Let’s face it—security engineers spend way too much time doing repetitive support work: answering the same questions, triaging issues, nudging people through processes. What if we could delegate all that to a friendly assistant who never gets tired?
Well, I just built that. A helpful, AI powered Slack assistant (AKA Security Assistant) that handles all the boring, but necessary stuff. Here’s how we did it, what I learned, and how I kept it safe.
🛠️ Meet the Stack
Slack is already one of most used tools in the workplace, so placing the assistant there was a no-brainer. Everyone’s already chatting, asking questions and help so no new tools, no training wheels.
For compute, AWS Lambdas was the chosen option. Why? They’re simple, cheap, and perfect for lightweight automation. Whether it’s sending a message or running a small script, Lambdas let me focus on what I’m building, not where it runs.
The MVP was a simple Slack bot focused on Q&A. I fed it a system prompt explaining how our internal processes work, things like repo provisioning, WAF policies, vulnerability handling, etc.
It worked… kind of. It answered general questions fine, but anything specific to company use cases was completely off.
🧰 Supercharging with Tools
To give the assistant real power, I added tools, basically pieces of code it can use to get things done. Some examples:
- 🚫 Block an Okta account
- 🔓 Add an IP to the firewall allowlist
- 🚨 Spin up a security incident
- 📚 Read playbooks and internal docs
- Etc
With these tools, the assistant can now do things, not just talk. But to stay safe, it never runs tools on its own. All tool executions require human confirmation implemented into the backend logic, not the model. That means no 20 roll persuasion prompt can trick it into doing something shady.
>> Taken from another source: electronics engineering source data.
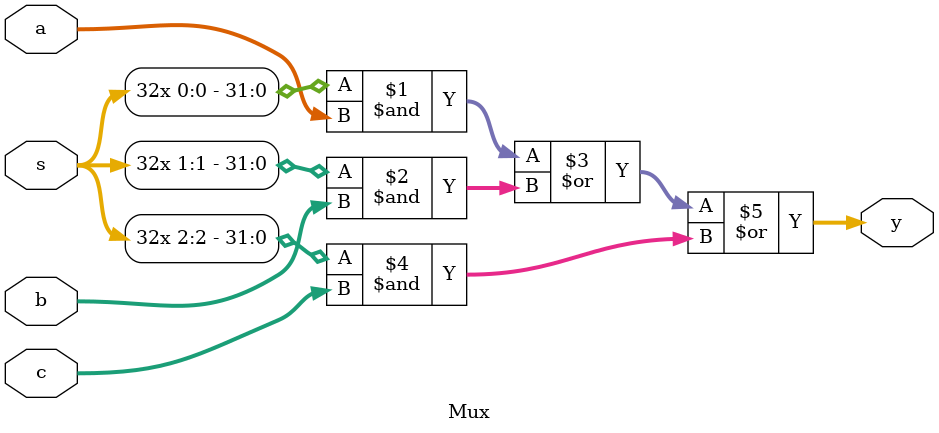
<source format=sv>
`timescale 1ns / 1ps
module Mux
#(
    parameter WIDTH = 32
)(
    input    [WIDTH-1:0]    a,b,c,
    input    [      2:0]    s,//选择信号,独热码
    output   wire [WIDTH-1:0]    y
);
assign  y = {WIDTH{s[0]}}&a | {WIDTH{s[1]}}&b | {WIDTH{s[2]}}&c;
endmodule


</source>
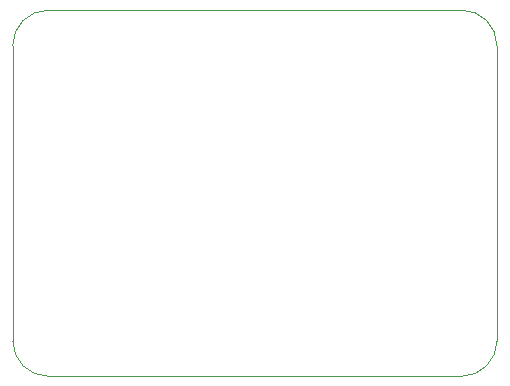
<source format=gbr>
%TF.GenerationSoftware,KiCad,Pcbnew,(6.0.8)*%
%TF.CreationDate,2022-10-24T22:06:31+02:00*%
%TF.ProjectId,stm32,73746d33-322e-46b6-9963-61645f706362,rev?*%
%TF.SameCoordinates,Original*%
%TF.FileFunction,Profile,NP*%
%FSLAX46Y46*%
G04 Gerber Fmt 4.6, Leading zero omitted, Abs format (unit mm)*
G04 Created by KiCad (PCBNEW (6.0.8)) date 2022-10-24 22:06:31*
%MOMM*%
%LPD*%
G01*
G04 APERTURE LIST*
%TA.AperFunction,Profile*%
%ADD10C,0.100000*%
%TD*%
G04 APERTURE END LIST*
D10*
X169200000Y-108700000D02*
X169200000Y-83700000D01*
X128200000Y-108700000D02*
X128200000Y-83700000D01*
X166200000Y-80700000D02*
X131200000Y-80700000D01*
X166200000Y-111700000D02*
X131200000Y-111700000D01*
X128200000Y-108700000D02*
G75*
G03*
X131200000Y-111700000I3000000J0D01*
G01*
X131200000Y-80700000D02*
G75*
G03*
X128200000Y-83700000I0J-3000000D01*
G01*
X166200000Y-111700000D02*
G75*
G03*
X169200000Y-108700000I0J3000000D01*
G01*
X169200000Y-83700000D02*
G75*
G03*
X166200000Y-80700000I-3000000J0D01*
G01*
M02*

</source>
Still, I ran into some problems:
- 🤖 Hallucinations! Even with more context, the assistant kept guessing, and wrong.
- 🔧 Tool management: Too many tools scattered across environments and platforms made them hard to integrate
- 📝 Tool confirmation on slack (with AWS Lambdas) overcomplicated what should be an easy flow, making it fail a few times
🔌 Enter MCP: The Model Context Protocol
MCP is an open standard that tells the assistant where to find tools, resources, and instructions and how to use them. Think of it like giving your assistant a GPS, toolbox, and manual all at once.
I built internal MCP servers and migrated our tools there to make the assistant the cool kid on the block and ready for what the future holds. Better yet, I exposed the MCP client features into Slack, so through the assistant we can now see exactly what it is available to it and how it works while still keeping tight authorization in place.
🧠 Context Is King
The smarter the input, the smarter the bot so this is constantly being improved. For now some of they key aspects provided to the bot are:
- 📘 A detailed prompt on what is expected and how to behave
- 🛠️ A rundown of our internal tools and playbooks
- 📂 Read access to Jira projects and Confluence pages
- 🧾 Rules on how to reply and format answers
- ⚙️ Company specific processes and policies
The assistant can now search Confluence and Jira as needed, read the docs, and try again. That’s huge. It means it doesn’t rely solely on prompt knowledge, which gets outdated fast.
Also added cross system user mapping. If you tag a Slack user, the assistant can figure out their Okta ID, GitHub handle, or email. Handy when tools need a specific ID to run.
🔒 Security Matters
Repeat after me:
LLMs should not handle security enforcements
Why? Because they can be tricked. Instead, we enforce auth the old fashioned way: in code.
The bot can only be used by small group of engineers in the security team and every tool execution gets a confirmation prompt showing the tool, parameters, and MCP server involved. The user gives the final go ahead or not.
Also, to reduce risk, all MCP servers being used were developed internally and run locally. No calls to other servers, no surprise behavior.
🧑💻 How We Use It
Today, you as a security engineer just @ the assistant in Slack to get help. Whether it’s answering a question, running processes, or helping during a security incident, the assistant’s there.
If it can’t do something directly, it may walk you through it based on the provided playbook. It’s a process coordinator, knowledge base, and tool runner, all in one.
🚀 Wrapping Up
Thanks to this assistant, a bunch of time sucking tasks are now automated and accessible with plain English, right inside Slack.
We’re working to expand its powers to eventually let it contain critical incidents on its own. But for now, it’s a major win.
A few takeaways:
- ✅ Enforce auth outside the model.
- 🧪 MCP is promising, but still evolving, play it cool.
- 💬 Slack continues to be a solid and user friendly interface.
The journey’s just beginning, but I’m excited about where it’s going. One automation at a time, we’re freeing up engineers to focus on what really matters.